What the exercise asks: In the press release on the Supreme Court satellite ruling below, start at "Posted on April" and stop after "of government policy.", and write out that passage word for word.

Extract provided:

§

The unanimous Supreme Court decision that it is illegal to sell equipment to receive satellite signals from outside Canada is a tremendous victory for Canadian broadcasting, the President of Bell ExpressVu, Canada’s premiere satellite television broadcaster said today.
Posted on April 26th, 2002
Clearly, we are pleased by the verdict. It supports our efforts to establish that the radiocommunications Act accurately reflects the underlying Canadian broadcasting policy, said David McLennan, President and Chief Operating Officer of Bell ExpressVu.
Mr. McLennan said that the establishment and maintenance of a broadcasting policy that ensures Canadians are able to tell their own stories and to see programming created by and for Canadians is a key feature of our national heritage and of government policy.
The black and grey satellite markets were a direct threat to that policy, Mr. McLennan said.
A survey for the Canadian Cable Television Association has estimated that between 520,000 and 700,000 Canadians — the equivalent of all cable
subscribers in the Atlantic provinces — are using unauthorized satellite systems, switching off the Canadian broadcasting system and plugging into the
That was undermining the Canadian broadcasting system, cheating rights holders, creators, actors, technicians and others of their lawful compensation, Mr. McLennan said.
The unauthorized satellite systems also put at risk the Canadian broadcasting industry’s investments to build high-quality television services for Canadians, Mr. McLennan said. Illegal systems were resulting in a loss
of customers for legitimate, licensed Canadian services, resulting in a revenue loss estimated at $325 million annually, across the industry.

§

Given information:
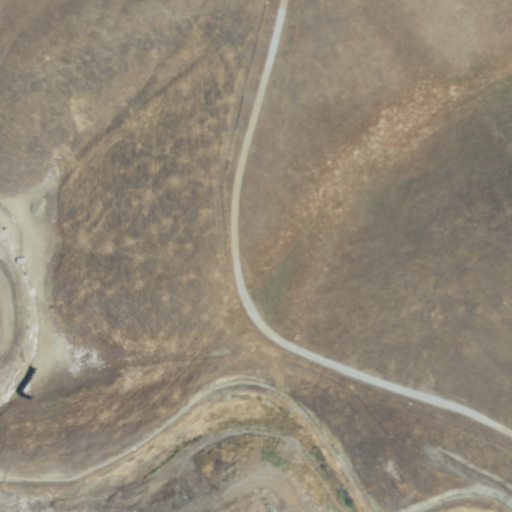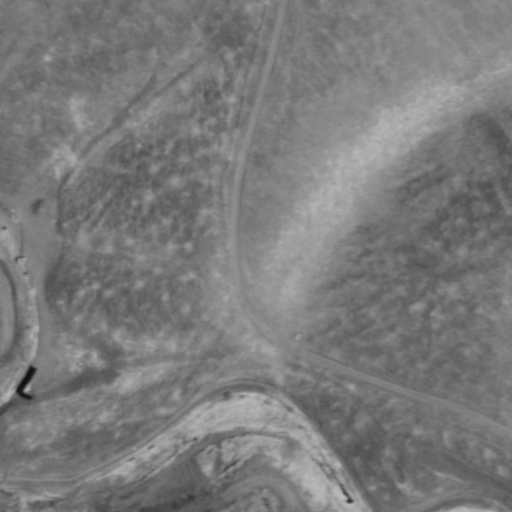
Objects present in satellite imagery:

§

Response to this exercise:
Posted on April 26th, 2002
Clearly, we are pleased by the verdict. It supports our efforts to establish that the radiocommunications Act accurately reflects the underlying Canadian broadcasting policy, said David McLennan, President and Chief Operating Officer of Bell ExpressVu.
Mr. McLennan said that the establishment and maintenance of a broadcasting policy that ensures Canadians are able to tell their own stories and to see programming created by and for Canadians is a key feature of our national heritage and of government policy.